The results discussed here established that the device could prove to be a very useful learning aid especially in primary schools. The overall opinion about the SAKSHAR set-up was encouraging. There was also avenue for the people to give suggestions for improvement. Implementation of the system for teaching other subjects like geography, further lowering of costs using cheaper sensors, getting the system quickly available for purchase by users, and so on, were some of them. Efforts are now being made to implement some of the suggestions. For example, as discussed earlier, the learning-based prediction was made after evaluating the performance of the system during a feedback session.
Conclusions
A new device called SAKSHAR:IDVT was built for interactive learning of alphabets. Details of the development, particularly, the calibration of sensor, that is, the 2D sensor to project, to projector screen is an important contribution of this article. Even though the fundamental mathematics is well known, but using it for sensor to projector calibration based on the observed data made the device reliable. The generalized formulation can be used for implementation of interactive screen for different types of displays using the same sensor. The calibration algorithm enabled us to get very good results with regards to providing suitable audio/visual feedback by detecting the point of touch with respect to the projected display. A learning-based methodology to estimate user’s intentions was also proposed, which is another contribution of this article. This helps us to make suitable decisions about which key is being touched. This might have application in other touch-sensitive displays also. As an application, a game was developed using this platform with audiovisual feedback to encourage learning by primary school students. A video of the device being used can be seen at https://www.youtube.com/watch?v=zDDbn8U4El4. The game features multiple language-based user interfaces. In summary, the article has the following three main contributions: Development and performance measurement of a generalized calibration process which can be used to convert a surface or a large screen to an interactive one using 2D scanning laser range finder. Development and field test of IDVT which is a portable interactive screen that can be used in teaching alphabets to children. A new learning-based prediction of a user’s intention.
Footnotes
Acknowledgements
The authors would like to thank Suzuki Foundation, Kayamori Foundation of Informational Science Advancement and Waseda University for supporting this collaborative endeavour and sponsoring our research visits to Japan. The authors would like to present their sincere thanks to BRNS/BARC for their support regarding the setting up of Programme for Autonomous Robotics Laboratory at IIT Delhi where most of the development work took place. Mr Arun Dayal Udai and Ms Bharti helped in the sensor integration and Hindi content generation, respectively. Mrs Nidhi and Mrs Pinkoo Chawla from Kendriya Vidyalaya (KV) School, IIT Delhi helped in conducting the trials. Several KV students are also thanked for their participation.

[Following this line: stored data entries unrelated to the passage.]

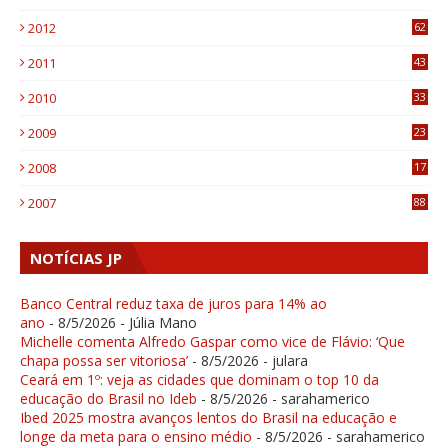
6
2012
62
1
2011
43
1
2010
33
1
2009
23
4
2008
17
1
2007
88
NOTÍCIAS JP
Banco Central reduz taxa de juros para 14% ao
ano
- 8/5/2026
- Júlia Mano
Michelle comenta Alfredo Gaspar como vice de Flávio: ‘Que
chapa possa ser vitoriosa’
- 8/5/2026
- julara
Ceará em 1º: veja as cidades que dominam o top 10 da
educação do Brasil no Ideb
- 8/5/2026
- sarahamerico
Ibed 2025 mostra avanços lentos do Brasil na educação e
longe da meta para o ensino médio
- 8/5/2026
- sarahamerico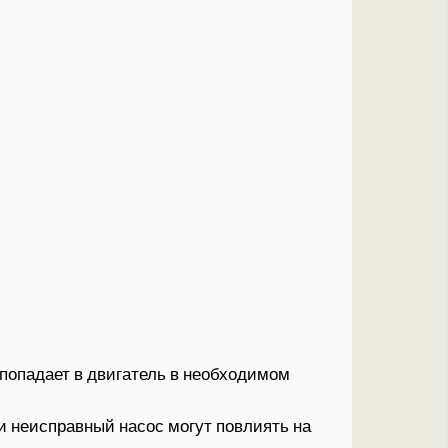
попадает в двигатель в необходимом
 неисправный насос могут повлиять на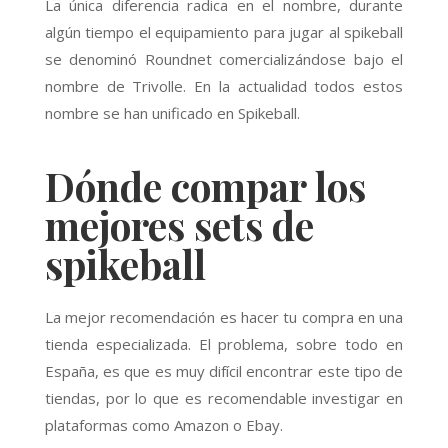
La única diferencia radica en el nombre, durante
algún tiempo el equipamiento para jugar al spikeball
se denominó Roundnet comercializándose bajo el
nombre de Trivolle. En la actualidad todos estos
nombre se han unificado en Spikeball.
Dónde compar los
mejores sets de
spikeball
La mejor recomendación es hacer tu compra en una
tienda especializada. El problema, sobre todo en
España, es que es muy difícil encontrar este tipo de
tiendas, por lo que es recomendable investigar en
plataformas como Amazon o Ebay.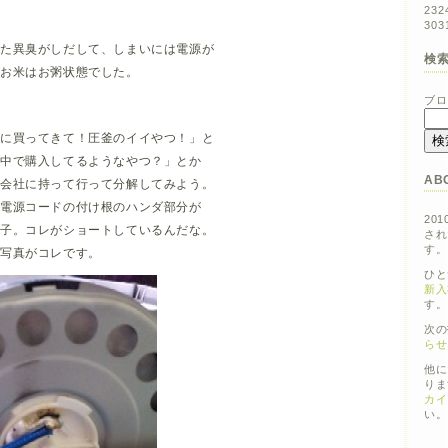
23
2
30
3
また異臭がしだして、しまいには電源が
検
。お米はお粥状態でした。
ブロ
ぐに買ってきて！圧釜のイイやつ！」と
夢中で購入してるようなやつ？」とか
AB
応会社に持って行って分解してみよう。
と電源コードの付け根のハンダ部分が
201
様子。コレがショートしているんだな。
され
す。
の写真がコレです。
ひと
新入
す。
次の
らせ
他に
りま
カイ
い。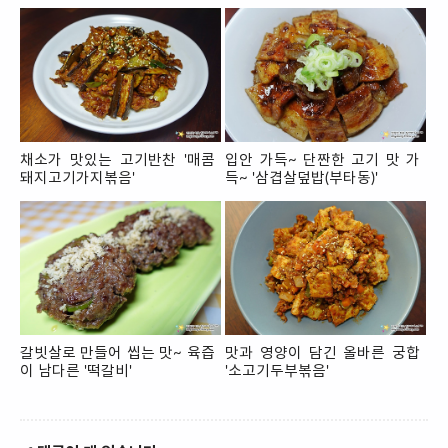
채소가 맛있는 고기반찬 '매콤
입안 가득~ 단짠한 고기 맛 가
돼지고기가지볶음'
득~ '삼겹살덮밥(부타동)'
갈빗살로 만들어 씹는 맛~ 육즙
맛과 영양이 담긴 올바른 궁합
이 남다른 '떡갈비'
'소고기두부볶음'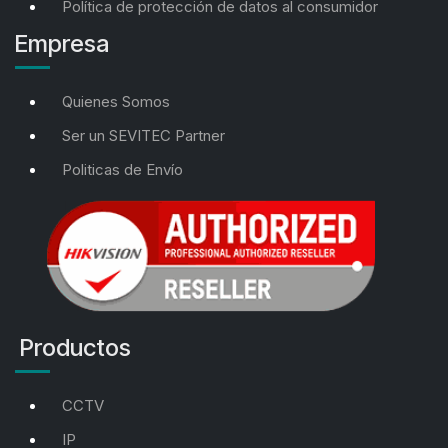
Política de protección de datos al consumidor
Empresa
Quienes Somos
Ser un SEVITEC Partner
Politicas de Envío
Productos
CCTV
IP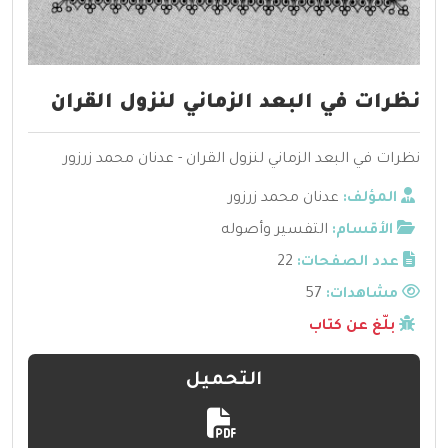
نظرات في البعد الزماني لنزول القران
نظرات في البعد الزماني لنزول القران - عدنان محمد زرزور
المؤلف:
عدنان محمد زرزور
الأقسام:
التفسير وأصوله
عدد الصفحات:
22
مشاهدات:
57
بلّغ عن كتاب
التحميل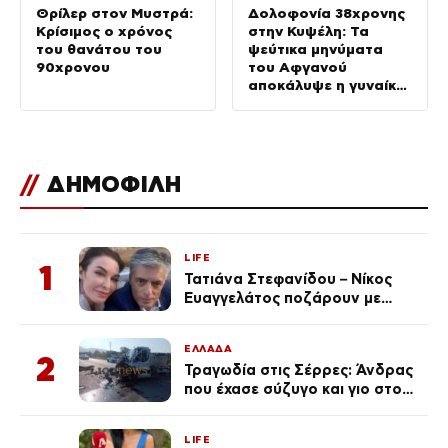
Θρίλερ στον Μυστρά:
Δολοφονία 38χρονης
Κρίσιμος ο χρόνος
στην Κυψέλη: Τα
του θανάτου του
ψεύτικα μηνύματα
90χρονου
του Αφγανού
αποκάλυψε η γυναίκα
του
//
ΔΗΜΟΦΙΛΗ
LIFE
1
Τατιάνα Στεφανίδου – Νίκος
Ευαγγελάτος ποζάρουν με
μαγιό σε παραλία στην
Κεφαλονιά
ΕΛΛΑΔΑ
2
Τραγωδία στις Σέρρες: Άνδρας
που έχασε σύζυγο και γιο στο
τροχαίο λέει «Τα έχασα όλα, κάτι
με τράβαγε στην καρδιά μου»
LIFE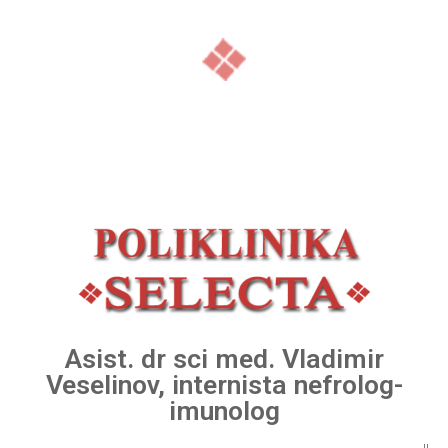
Asist. dr sci med. Vladimir
Veselinov, internista nefrolog-
imunolog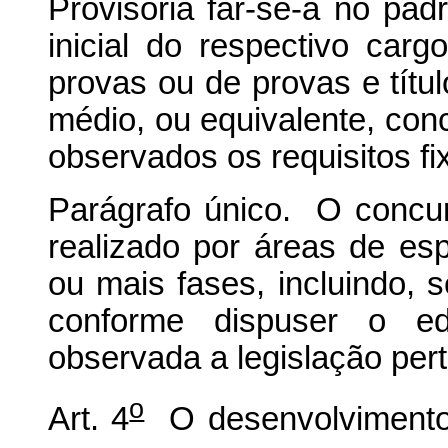
Provisória far-se-á no padr
inicial do respectivo car
provas ou de provas e títul
médio, ou equivalente, conc
observados os requisitos fi
Parágrafo único. O concu
realizado por áreas de es
ou mais fases, incluindo, 
conforme dispuser o ed
observada a legislação pert
o
Art. 4
O desenvolvimento 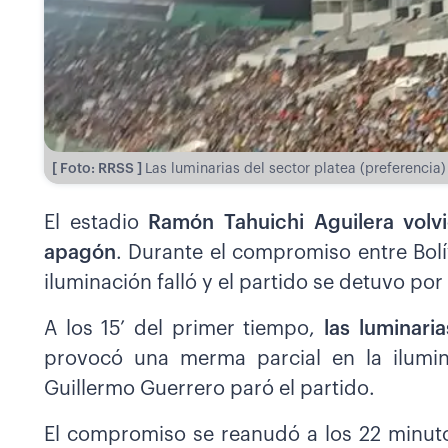
[ Foto: RRSS ]
Las luminarias del sector platea (preferencia)
El estadio
Ramón Tahuichi Aguilera volvi
apagón
. Durante el compromiso entre Bolí
iluminación falló y el partido se detuvo por
A los 15’ del primer tiempo,
las luminari
provocó una merma parcial en la ilumina
Guillermo Guerrero paró el partido.
El compromiso se reanudó a los 22 minut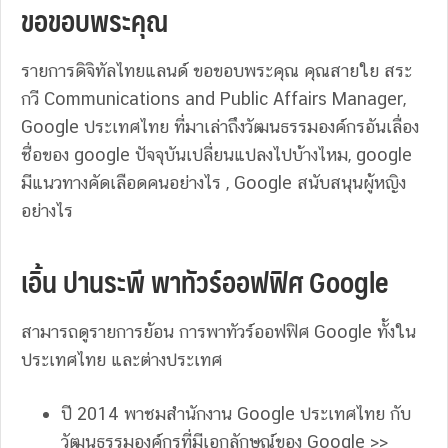
ขอขอบพระคุณ
รายการดิจิทัลไทยแลนด์ ขอขอบพระคุณ คุณสายใย สระ
กวี Communications and Public Affairs Manager,
Google ประเทศไทย ที่มาเล่าถึงวัฒนธรรมองค์กรอันเลื่อง
ชื่อของ google ปัจจุบันเปลี่ยนแปลงไปบ้างไหม, google
มีแนวทางคัดเลือดคนอย่างไร , Google สนับสนุนผู้หญิง
อย่างไร
เอิ้น ปานระพี พาทัวร์ออฟฟิศ Google
สามารถดูรายการย้อน การพาทัวร์ออฟฟิศ Google ทั้งใน
ประเทศไทย และต่างประเทศ
ปี 2014 พาชมสำนักงาน Google ประเทศไทย กับ
วัฒนธรรมองค์กรที่มีเอกลักษณ์ของ Google >>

Declaration of conflicting interests
The author(s) declared no potential conflicts of interest with respect to the research, authorship, and/or publication of this article.
Funding
The author(s) disclosed receipt of the following financial support for the research, authorship, and/or publication of this article: This work was supported by Suzuki Foundation (26-zyo-i29), Kayamori Foundation of Informational Science Advancement (K26kenXIX-453) and Waseda University (2014K-6191, 2014B-352, 2015B-346). This work was also supported by BRNS/BARC.